_WHAT THIS TASK INVOLVES_.
Which lines of the entries contain the word "should"? Please list them.
··· MATERIALS PROVIDED ···
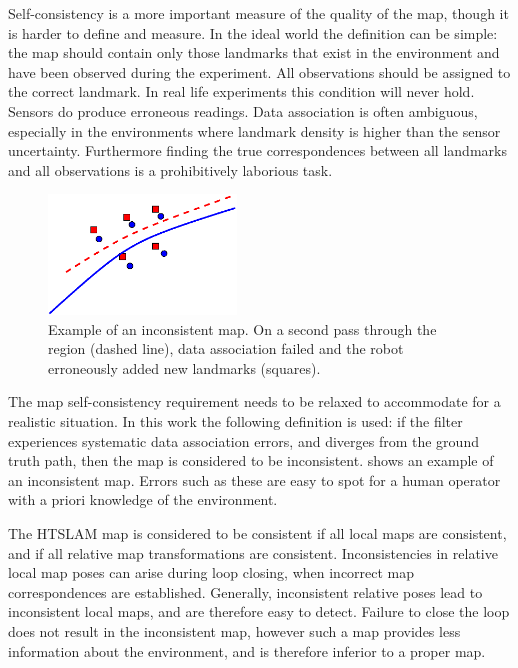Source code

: Self-consistency is a more important measure of the quality of the
map, though it is harder to define and measure. In the ideal world the
definition can be simple: the map should contain only those landmarks
that exist in the environment and have been observed during the
experiment. All observations should be assigned to the correct
landmark. In real life experiments this condition will never hold.
Sensors do produce erroneous readings. Data association is often
ambiguous, especially in the environments where landmark density is
higher than the sensor uncertainty. Furthermore finding the true
correspondences between all landmarks and all observations is a
prohibitively laborious task.

\begin{figure}[htbp]
  \centering
  \includegraphics[width=5cm]{Pics/fig_inconsistent_map}
  \caption[Example of an inconsistent map]
  {Example of an inconsistent map. On a second pass through
    the region (dashed line), data association failed and the robot
    erroneously added new landmarks (squares).}
  \label{fig:inconsistent_map}
\end{figure}


The map self-consistency requirement needs to be relaxed to
accommodate for a realistic situation. In this work the following
definition is used: if the filter experiences systematic data
association errors, and diverges from the ground truth path, then the
map is considered to be inconsistent. 
shows an example of an inconsistent map. Errors such as these are easy
to spot for a human operator with a priori knowledge of the
environment.

The HTSLAM map is considered to be consistent if all local maps are
consistent, and if all relative map transformations are consistent.
Inconsistencies in relative local map poses can arise during loop
closing, when incorrect map correspondences are established.
Generally, inconsistent relative poses lead to inconsistent local
maps, and are therefore easy to detect. Failure to close the loop does
not result in the inconsistent map, however such a map provides less
information about the environment, and is therefore inferior to a
proper map.

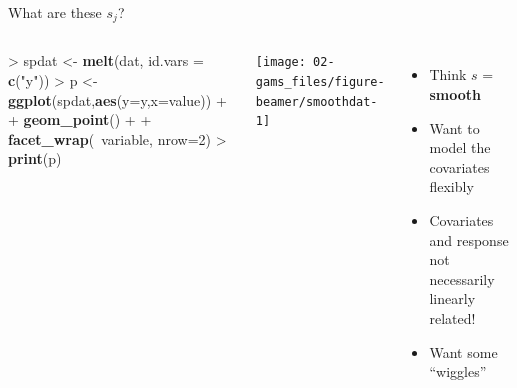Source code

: \documentclass[10pt,ignorenonframetext,compress, aspectratio=169]{beamer}
\newenvironment{Shaded}{\begin{snugshade}}{\end{snugshade}}
\newcommand{\KeywordTok}[1]{\textcolor[rgb]{0.13,0.29,0.53}{\textbf{{#1}}}}
\newcommand{\DataTypeTok}[1]{\textcolor[rgb]{0.13,0.29,0.53}{{#1}}}
\newcommand{\DecValTok}[1]{\textcolor[rgb]{0.00,0.00,0.81}{{#1}}}
\newcommand{\StringTok}[1]{\textcolor[rgb]{0.31,0.60,0.02}{{#1}}}
\newcommand{\NormalTok}[1]{{#1}}
\providecommand{\tightlist}{%
  \setlength{\itemsep}{0pt}\setlength{\parskip}{0pt}}
\newcommand{\columnsbegin}{\begin{columns}}
\newcommand{\columnsend}{\end{columns}}
\begin{document}
\begin{frame}[fragile]{What are these \(s_j\)?}

\columnsbegin
{}

\begin{Shaded}
\begin{Highlighting}[]
\NormalTok{>}\StringTok{ }\NormalTok{spdat <-}\StringTok{ }\KeywordTok{melt}\NormalTok{(dat, }\DataTypeTok{id.vars =} \KeywordTok{c}\NormalTok{(}\StringTok{"y"}\NormalTok{))}
\NormalTok{>}\StringTok{ }\NormalTok{p <-}\StringTok{ }\KeywordTok{ggplot}\NormalTok{(spdat,}\KeywordTok{aes}\NormalTok{(}\DataTypeTok{y=}\NormalTok{y,}\DataTypeTok{x=}\NormalTok{value)) +}
\NormalTok{+}\StringTok{       }\KeywordTok{geom_point}\NormalTok{() +}
\NormalTok{+}\StringTok{       }\KeywordTok{facet_wrap}\NormalTok{(~variable, }\DataTypeTok{nrow=}\DecValTok{2}\NormalTok{)}
\NormalTok{>}\StringTok{ }\KeywordTok{print}\NormalTok{(p)}
\end{Highlighting}
\end{Shaded}

\begin{center}\texttt{[image: 02-gams\_files/figure-beamer/smoothdat-1]} \end{center}


\begin{itemize}
\tightlist
\item
  Think \(s\) = \textbf{smooth}
\item
  Want to model the covariates flexibly
\item
  Covariates and response not necessarily linearly related!
\item
  Want some ``wiggles''
\end{itemize}

\columnsend

\end{frame}
\end{document}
···
_COMPLETED TASK_.
definition can be simple: the map should contain only those landmarks
experiment. All observations should be assigned to the correct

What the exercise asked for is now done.